Accesso abusivo al cellulare di un'altra persona: cosa dice la legge?

Accesso abusivo al cellulare di un’altra persona: cosa dice la legge?

Con la sentenza n. 3025 del 27 gennaio 2025, la Corte di Cassazione ha stabilito che l’accesso abusivo al cellulare di un’altra persona senza il suo consenso, anche se si conoscono le credenziali di accesso, costituisce reato. In particolare, tale condotta configura il reato di accesso abusivo a un sistema informatico e violazione della corrispondenza.
La Corte ha precisato che il fatto di aver ricevuto in passato la password o il codice di accesso non giustifica l’ingresso nel dispositivo contro la volontà del legittimo proprietario, rendendo di fatto tale comportamento illecito.

 

Il caso esaminato dalla Corte

Il caso specifico analizzato dalla Corte riguardava un uomo che, conoscendo il codice di sblocco del telefono della sua ex partner, lo ha utilizzato per accedere alle conversazioni relative al figlio minore, con l’intenzione di produrle in un giudizio civile.
La difesa dell’uomo si basava sulla necessità di tutelare il benessere del minore; ma la Corte ha ritenuto irrilevante tale giustificazione, sostenendo che l’esibizione di tali comunicazioni avrebbe potuto avvenire attraverso un provvedimento del giudice civile, anche in via d’urgenza. Inoltre, la Corte ha escluso la possibilità di riconoscere la condotta come esercizio del diritto di difesa o come situazione di stato di necessità.

 

Il reato di accesso abusivo a un cellulare/sistema informatico

L’articolo 615-ter del Codice Penale punisce chiunque si introduca abusivamente in un sistema informatico o telematico protetto da misure di sicurezza, o vi si mantenga contro la volontà di chi ha il diritto di escluderlo. La norma ha lo scopo di tutelare l’inviolabilità del cosiddetto domicilio informatico.
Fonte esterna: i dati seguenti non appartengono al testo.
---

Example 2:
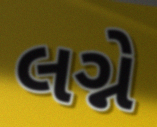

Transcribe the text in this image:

લગ્ને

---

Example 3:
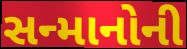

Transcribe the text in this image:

સન્માનોની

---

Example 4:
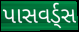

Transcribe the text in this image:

પાસવર્ડ્સ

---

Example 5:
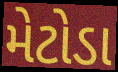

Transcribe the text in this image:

મેટોડાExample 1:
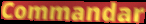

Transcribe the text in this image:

Commandar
La Corte ha chiarito che il reato si configura non solo quando l’accesso è effettuato da un soggetto non autorizzato, ma anche quando chi vi accede viola le condizioni imposte dal titolare del sistema o utilizza le informazioni per fini diversi da quelli consentiti.
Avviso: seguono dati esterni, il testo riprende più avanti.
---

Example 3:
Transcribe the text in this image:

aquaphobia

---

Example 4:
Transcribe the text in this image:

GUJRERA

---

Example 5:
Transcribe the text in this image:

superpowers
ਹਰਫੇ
La difesa dell’imputato ha sostenuto che l’assenza di una password al momento dell’accesso, o la conoscenza pregressa del codice, rendesse legittima l’azione. Tuttavia, la Suprema Corte ha ribadito un principio ormai consolidato: l’accesso abusivo si verifica anche quando il titolare del dispositivo non ha espresso il proprio consenso attuale e l’autore è consapevole della natura illecita della sua condotta.
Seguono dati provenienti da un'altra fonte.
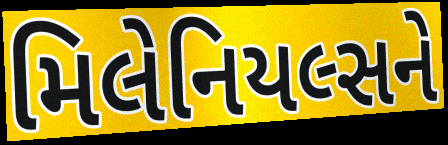
મિલેનિયલ્સને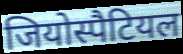
जियोस्पैटियल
Un altro punto chiave della sentenza è la riaffermazione che il diritto alla prova non può giustificare l’utilizzo di materiale ottenuto in modo illecito. Pertanto, anche se le conversazioni contenute nel dispositivo potevano essere rilevanti ai fini processuali, l’accesso abusivo non è stato ritenuto legittimo.

 

Conclusioni

Dunque, dalla sentenza emerge con chiarezza che accedere a un dispositivo di terzi senza autorizzazione, anche se si è a conoscenza della password, è un reato. Non è sufficiente aver ricevuto in passato le credenziali per giustificare un comportamento che viola il diritto alla privacy e la sicurezza informatica.
Chiunque necessiti di ottenere informazioni contenute in un dispositivo altrui per fini legali deve procedere attraverso le vie giudiziarie appropriate, evitando di incorrere in responsabilità penali.
La privacy e la sicurezza informatica sono diritti fondamentali: violarli può avere conseguenze penali serie.